# My canna oil recipe



## supchaka (May 17, 2012)

I spent a couple hours searching for how to make this stuff and couldnt really find a 100% recipe for what I was attempting so I improvised. 

First off I spent $55 on materials (not including weed and a few things I already had) you can use a small saucepan instead of the crockpot, I just choose to not have to watch it much. I also had to buy the mini crockpot because my normal sized one had just too large of an area for my few tablesoons of oil to cover. The lecithin I got from a vitamin store and was $11, the other 3 items were from target.

I used 5 grams of little popcorn buds. 

Grind up the bud in the coffee grinder, preheat your oven to 210 deg. Put the ground bud in the oven for 20 minutes to decarb.
Once thats done put it in the crockpot and set it on low. Add 2.5tbsp coconut oil and mix it all around. I let mine go in the crockpot for an hour. 
You need some way to strain the weed when ur done, pantyhouse, coffee filters, whatever floats your boat. I use cheesecloth with a strainer bowl. 

I added 2 tbsp of lecithin and 1/2tbsp of olive oil to the jar then strained the weed mixture into it.

I use 2x4's covered with wax paper and a big C clamp to squeeze every bit of oil I can from the cheesecloth. Let the wax paper hang past the wood a bit so it can drip without touching wood. 

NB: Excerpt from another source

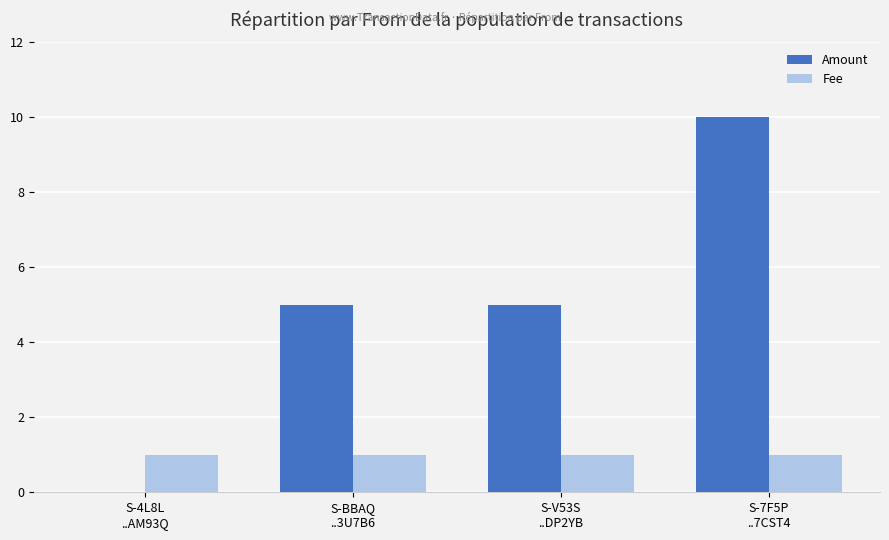

What is the sum of all Amount values?

20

Mix it up and let it cool. Thats about it really! A dose is going to be about 3 eyedroppers full. You can take it orally as is, or add it to recipes that call for oil or butter.
View attachment 2171590
Whats cool is you can refrigerate it and its a solid but at room temperature its a liquid. I would store it in the fridge though if you arent using it for awhile.


----------



## mike91sr (May 17, 2012)

Cool stuff man, thanks for sharing. Question though: Why bother decarbing when you're already heating the bud in the crockpot with the oil? When I make butter, I just throw it on low for 6 hours, thats gotta be all the decarb you would need I'd assume. Have you tried it other ways and seen a difference?


----------



## supchaka (May 17, 2012)

You know that falls under the "I dont know" category  One recipe I found had decarbing so I did it. Its the first time Ive done it myself, when Ive made butter I just throw it in like you. Being that I only simmer for an hour I figured why not decarb... although when I made butter I still only cooked it for an hour so who knows! Thanks for the reply though, the oil hasnt been tested yet so Ill post an update once it is.


----------



## IOWNEVERY1 (Jun 6, 2012)

how did it turn out? I was going to make almost the exact same thing soon but use just coconut oil and lecithin and an eighth of chronic and put it into gelatin pills so i could take them. I wanna see if it worked out for you and how strong it was ... let me know thanks


----------



## supchaka (Jun 6, 2012)

Kind of weak. Probably could have used twice the amount of bud to get a good strength!


----------